Date Published: November 19, 2009
Publisher: Public Library of Science
Author(s): Luisa Cironi, Paolo Provero, Nicola Riggi, Michalina Janiszewska, Domizio Suva, Mario-Luca Suva, Vincent Kindler, Ivan Stamenkovic, Stefan Wölfl. http://doi.org/10.1371/journal.pone.0007904
Abstract: A characteristic SYT–SSX fusion gene resulting from the chromosomal translocation t(X;18)(p11;q11) is detectable in almost all synovial sarcomas, a malignant soft tissue tumor widely believed to originate from as yet unidentified pluripotent stem cells. The resulting fusion protein has no DNA binding motifs but possesses protein-protein interaction domains that are believed to mediate association with chromatin remodeling complexes. Despite recent advances in the identification of molecules that interact with SYT-SSX and with the corresponding wild type SYT and SSX proteins, the mechanisms whereby the SYT-SSX might contribute to neoplastic transformation remain unclear. Epigenetic deregulation has been suggested to be one possible mechanism.
Partial Text: Synovial sarcoma (SS) is an aggressive soft tissue tumor that accounts for about 10% of all human sarcomas – and is found throughout the body. It arises in adolescents and young adults and is associated with poor prognosis despite multimodal therapy. Current opinion holds that sarcomas, including synovial sarcoma, are derived from as yet unidentified multipotent stem cells capable of mesenchymal and neuroectodermal differentiation.

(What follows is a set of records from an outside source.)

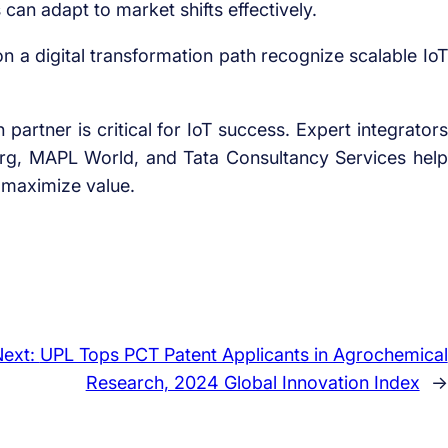
an adapt to market shifts effectively.
 a digital transformation path recognize scalable IoT
partner is critical for IoT success. Expert integrators
org, MAPL World, and Tata Consultancy Services help
d maximize value.
Next:
UPL Tops PCT Patent Applicants in Agrochemical
Research, 2024 Global Innovation Index
→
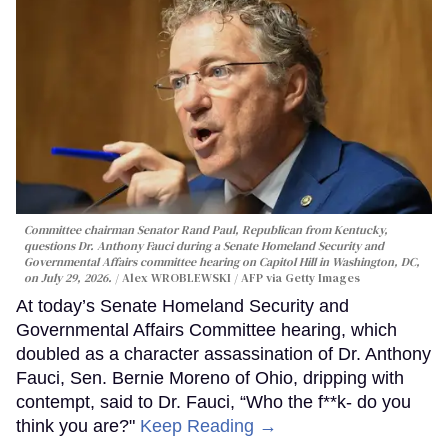
Committee chairman Senator Rand Paul, Republican from Kentucky,
questions Dr. Anthony Fauci during a Senate Homeland Security and
Governmental Affairs committee hearing on Capitol Hill in Washington, DC,
on July 29, 2026.
Alex WROBLEWSKI / AFP via Getty Images
At today’s Senate Homeland Security and
Governmental Affairs Committee hearing, which
doubled as a character assassination of Dr. Anthony
Fauci, Sen. Bernie Moreno of Ohio, dripping with
contempt, said to Dr. Fauci, “Who the f**k- do you
think you are?"
Keep Reading →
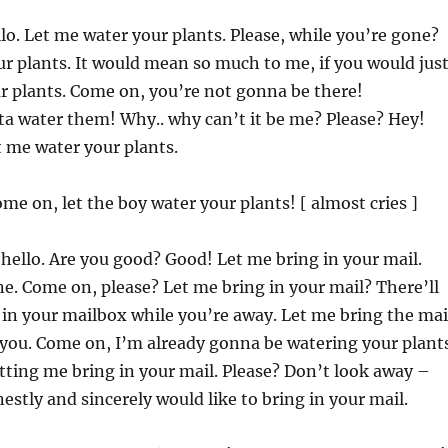
llo. Let me water your plants. Please, while you’re gone?
r plants. It would mean so much to me, if you would jus
r plants. Come on, you’re not gonna be there!
a water them! Why.. why can’t it be me? Please? Hey!
 me water your plants.
ome on, let the boy water your plants! [ almost cries ]
, hello. Are you good? Good! Let me bring in your mail.
e. Come on, please? Let me bring in your mail? There’ll
in your mailbox while you’re away. Let me bring the mai
 you. Come on, I’m already gonna be watering your plant
letting me bring in your mail. Please? Don’t look away –
estly and sincerely would like to bring in your mail.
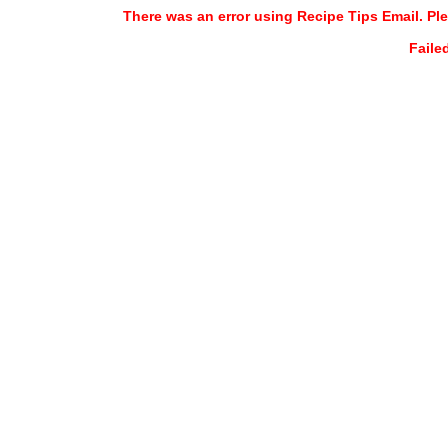
There was an error using Recipe Tips Email. Ple
Faile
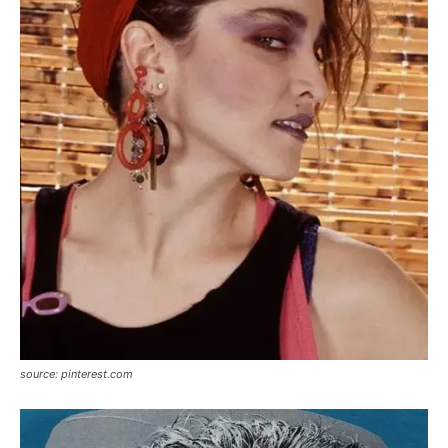
source: pinterest.com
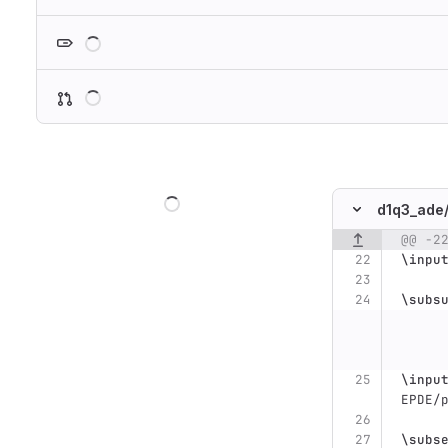
Loading
Loading
Loading
d1q3_ade
@@ -2
Original line n
\inpu
\subs
\inpu
EPDE/
\subs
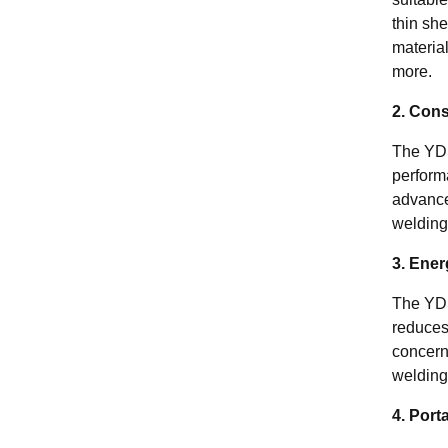
thin she
material
more.
2. Cons
The YD
perform
advance
welding 
3. Ener
The YD
reduces
concern
welding
4. Port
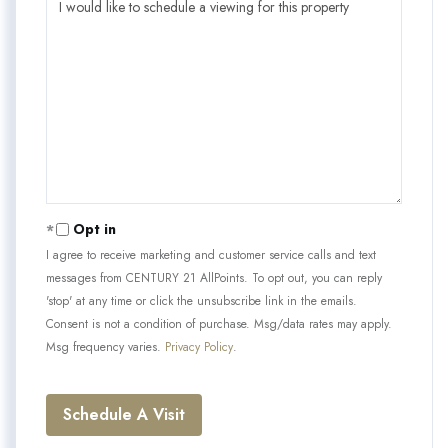
Opt in
I agree to receive marketing and customer service calls and text
messages from CENTURY 21 AllPoints. To opt out, you can reply
'stop' at any time or click the unsubscribe link in the emails.
Consent is not a condition of purchase. Msg/data rates may apply.
Msg frequency varies.
Privacy Policy
.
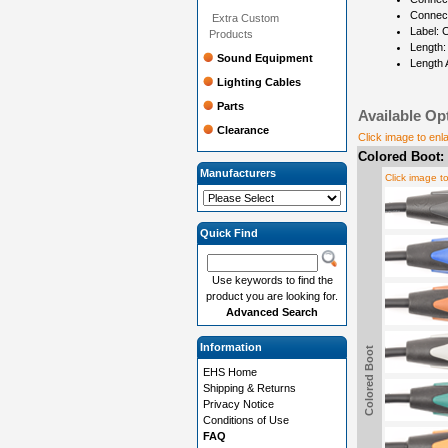
Connec
Extra Custom
Label: 
Products
Length:
Sound Equipment
Length 
Lighting Cables
Parts
Available Op
Clearance
Click image to enl
Colored Boot:
Manufacturers
Click image t
Quick Find
Use keywords to find the
product you are looking for.
Advanced Search
Information
Colored Boot
EHS Home
Shipping & Returns
Privacy Notice
Conditions of Use
FAQ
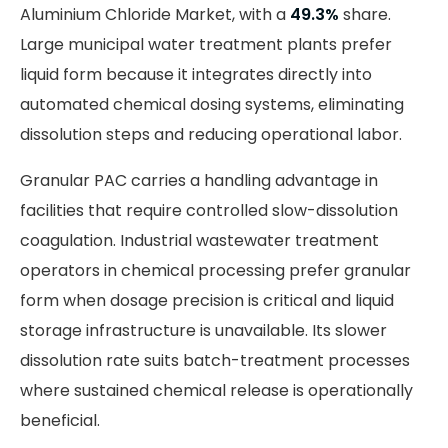
Aluminium Chloride Market, with a
49.3%
share.
Large municipal water treatment plants prefer
liquid form because it integrates directly into
automated chemical dosing systems, eliminating
dissolution steps and reducing operational labor.
Granular PAC carries a handling advantage in
facilities that require controlled slow-dissolution
coagulation. Industrial wastewater treatment
operators in chemical processing prefer granular
form when dosage precision is critical and liquid
storage infrastructure is unavailable. Its slower
dissolution rate suits batch-treatment processes
where sustained chemical release is operationally
beneficial.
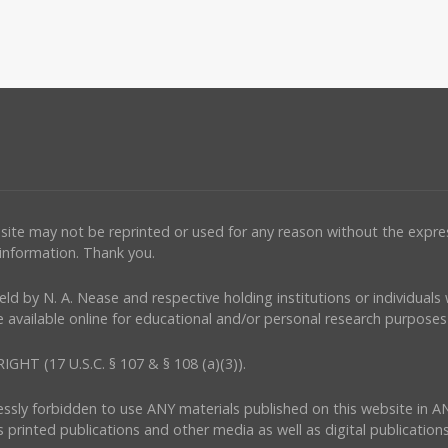
ebsite may not be reprinted or used for any reason without the expr
 information. Thank you.
e held by N. A. Nease and respective holding institutions or individual
 available online for educational and/or personal research purposes 
(17 U.S.C. § 107 & § 108 (a)(3)).
ressly forbidden to use ANY materials published on this website in A
s printed publications and other media as well as digital publications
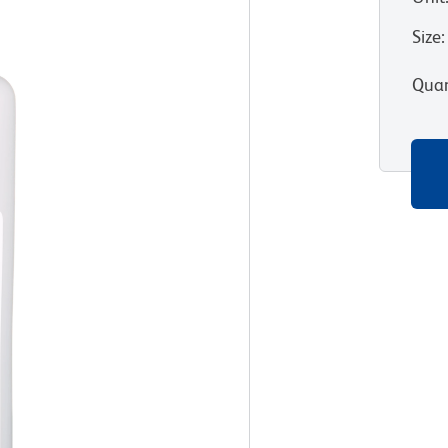
Size
:
Quan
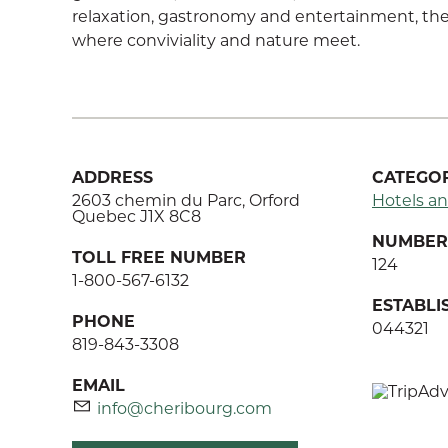
relaxation, gastronomy and entertainment, the 
where conviviality and nature meet.
ADDRESS
CATEGOR
2603 chemin du Parc, Orford
Hotels an
Quebec J1X 8C8
NUMBER 
TOLL FREE NUMBER
124
1-800-567-6132
ESTABL
PHONE
044321
819-843-3308
EMAIL
info@cheribourg.com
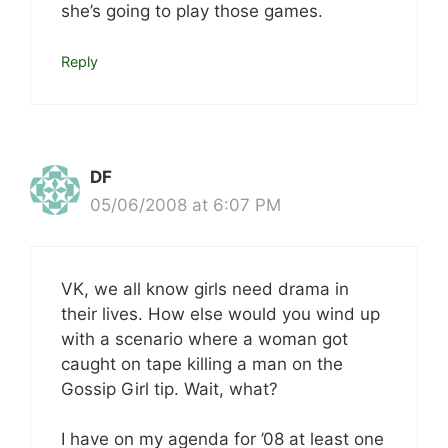
she’s going to play those games.
Reply
DF
05/06/2008 at 6:07 PM
VK, we all know girls need drama in
their lives. How else would you wind up
with a scenario where a woman got
caught on tape killing a man on the
Gossip Girl tip. Wait, what?
I have on my agenda for ’08 at least one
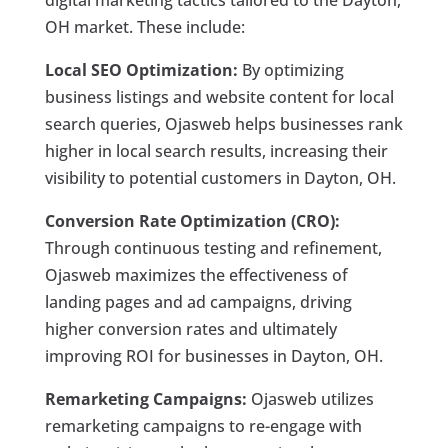
digital marketing tactics tailored to the Dayton,
OH market. These include:
Local SEO Optimization:
By optimizing
business listings and website content for local
search queries, Ojasweb helps businesses rank
higher in local search results, increasing their
visibility to potential customers in Dayton, OH.
Conversion Rate Optimization (CRO):
Through continuous testing and refinement,
Ojasweb maximizes the effectiveness of
landing pages and ad campaigns, driving
higher conversion rates and ultimately
improving ROI for businesses in Dayton, OH.
Remarketing Campaigns:
Ojasweb utilizes
remarketing campaigns to re-engage with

We have analyzed the transcriptional effects of SYT-SSX1 expression in bone marrow derived human mesenchymal stem cells isolated from pediatric or adolescent patients. These cells may provide an appropriate model to study synovial sarcoma development, based on the generally recognized notion that SS originates from as yet unidentified pluripotent stem cells capable of mesenchymal and neuroectodermal differentiation. The only available transgenic model of SS  thus far, suggests that development of SS is linked to the expression of the early myogenic marker Myf5. Co-expression of early markers for different tissue lineages has been observed in MSCs , without necessarily being associated with loss of plasticity. Human MSC expressed Myf5 with up to a 30-fold population-dependent transcript level variation (data not shown). However, we could not establish whether the observed differences in expression were due to varying enrichment of a specific sub-population or to homogeneous, donor specific, traits.